Friday, February 12, 2010

Invest in Vocational Training

Education is key to development – it would be hard to dispute this simplistic truism. But what education ? Primary ? Secondary ? Institutions of high learning ? What ?

This post argues for vocational training being the single biggest priority. There is no doubt that universal primary education has to be a basic human right, and a basic human responsibility. But I would place vocational training a shade above even that. For vocational training ensures people have jobs. Ensures that they have a little more wealth. And when they have that they would themselves ensure that their children receive the best primary education they can find, and afford.

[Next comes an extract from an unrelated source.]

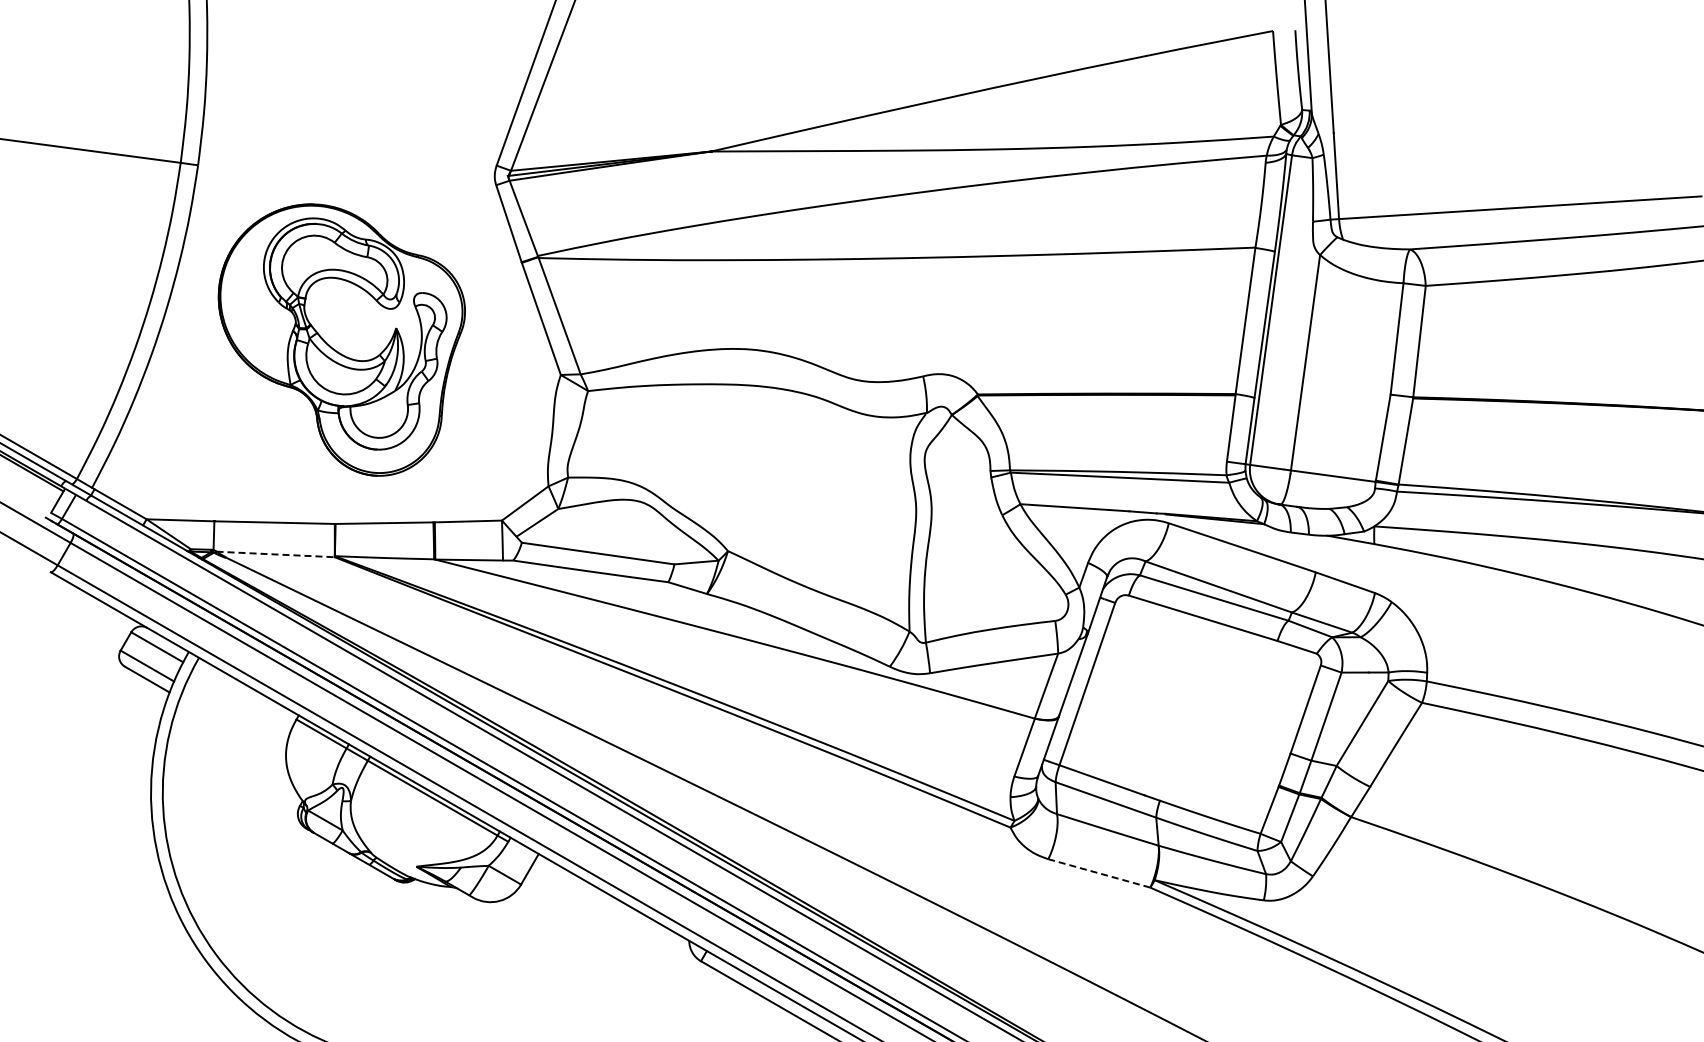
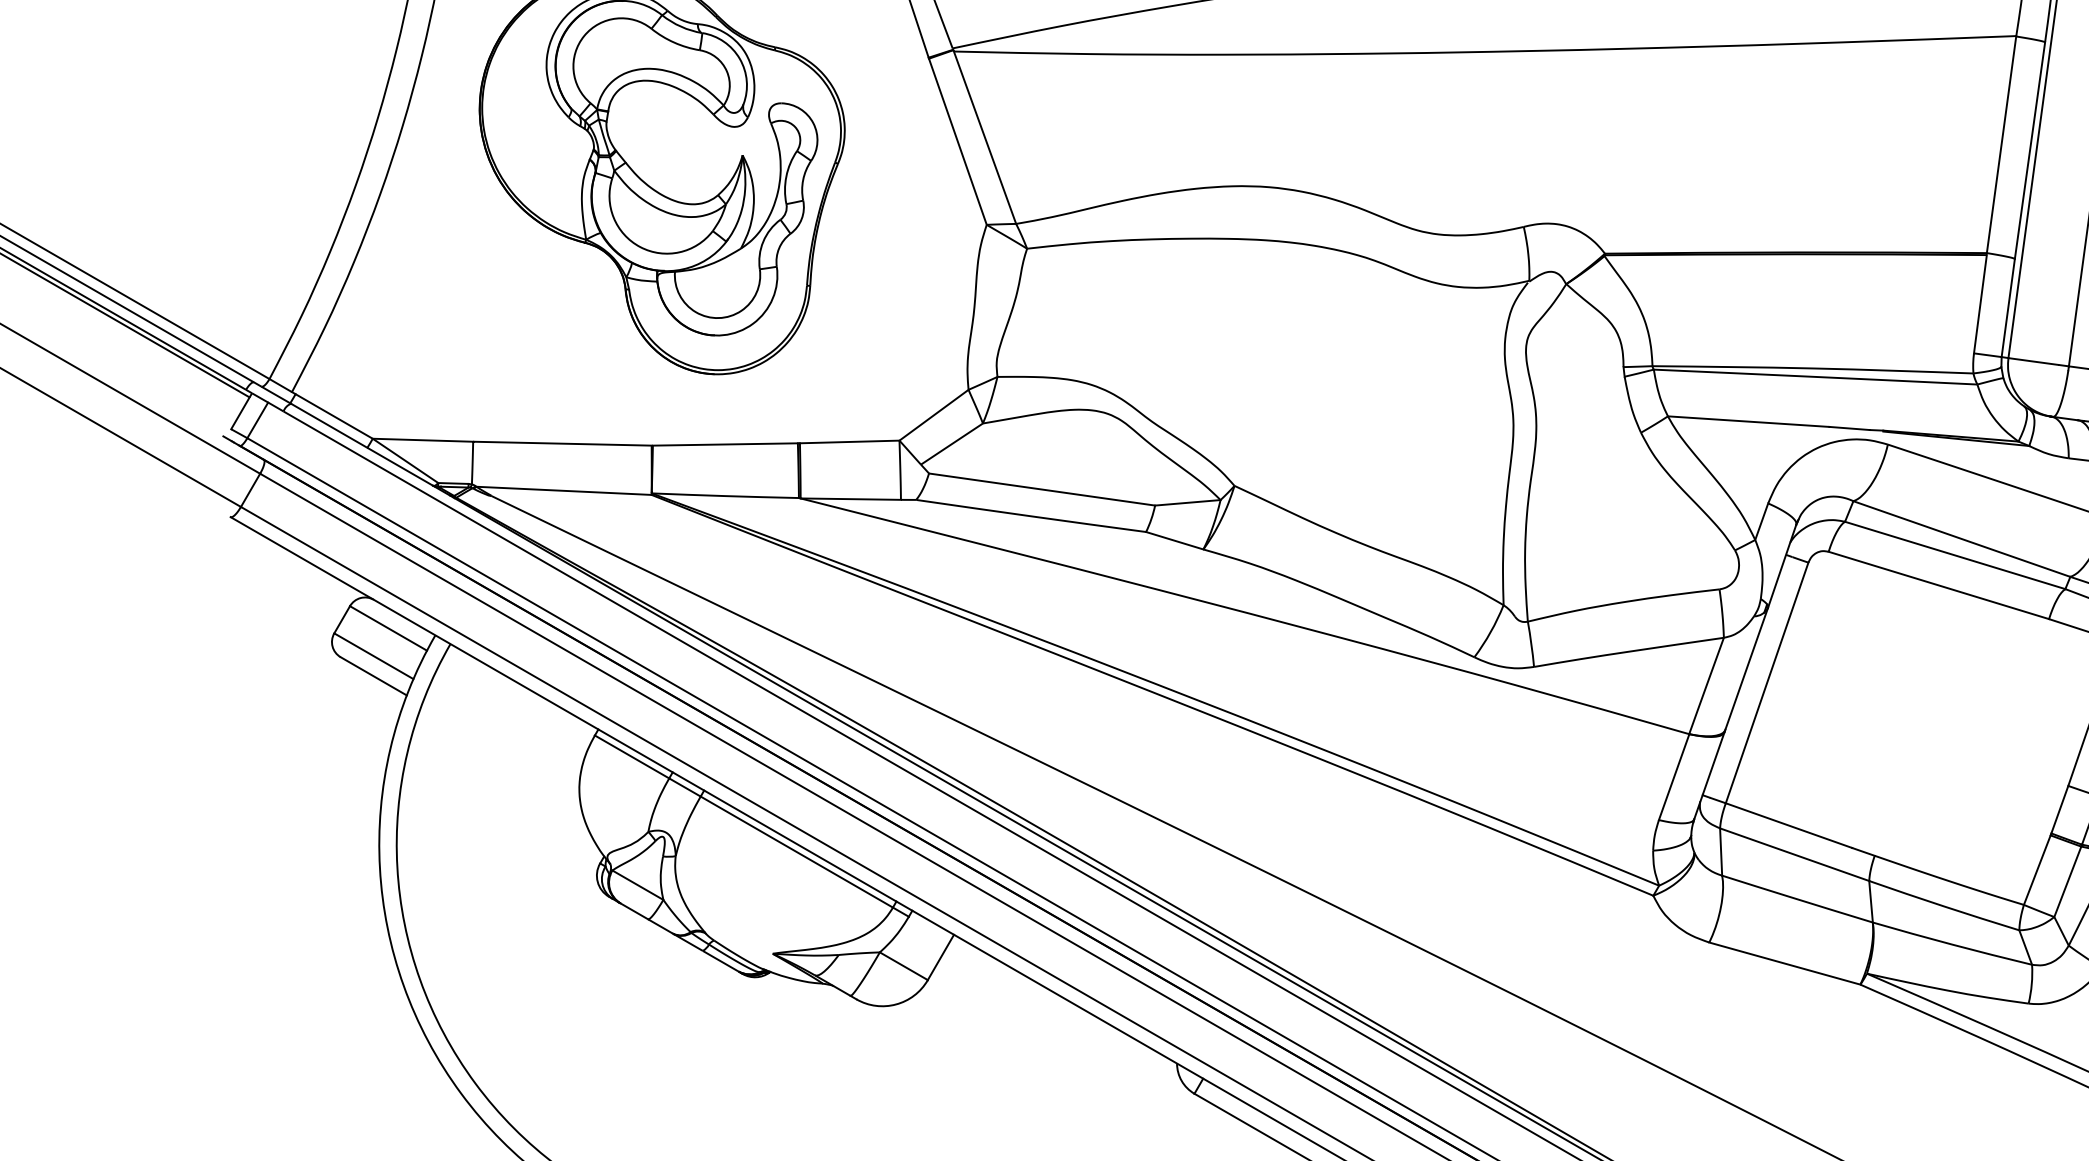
line: (276, 554) -> (565, 490), dashed -> solid
line: (1099, 873) -> (1785, 963), dashed -> solid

Both China and India do a lot in the field of vocational training. Training people to be machine operators, welders, plumbers, carpenters, nurses, technicians – there are scores and scores of professions where , with a little training, people, who are otherwise unemployable, can find a job. These don’t need a very high basic education for it to be effective. And they offer quick rewards – it does not take an enormous amount of time to acquire these skills and get a job. And even if jobs are not plentiful readily, these skills lend themselves to entrepreneurship.

Start National Institutes of Vocational Training. Give them an aura of respectability. Start dozens of them in every city, in every state, in every country. Governments, in partnership with industry, must invest heavily in them (better to invest in this than to pay the dole). Make it virtually free for those being trained. Make employers, or employees, pay off some portion of the costs after they have found the job.

Make these institutes a place where people can come back to multiple times in their career. If they get laid off, they come back and acquire a different skill, perhaps. If at that point in time, there are plentiful jobs for hair dressers, but not so much for boiler operators, well – whoever wants to train to be a hairdresser can easily do so (incidentally, the most promising profession in China should surely be the hairdresser; every Chinese is obsessed with his or her hair and there are only 5 hairdressers every 10 mtrs in China ! And surely it has to be the most depressing profession in India; Rajalakshmi wouldn’t be caught dead having her hair cut !!)

I also suggest that when somebody is laid off, the employer is required to fund that person’s reentry into the technical school as part of the compensation. And the employee needs to constantly re skill into the professions that are in demand. To my mind, it’s a tragedy that most of us, when we pass out of University and take up work, stop re skilling ourselves.

So IITs, IIMs, Harvard, Jiaotong, are all very good. But they should come slightly lower down in the pecking order. The technical schools should occupy the pride of place. Mao Zedong said, in a completely different context, “Let a hundred flowers bloom”. I suggest, “Let a million technical schools bloom”.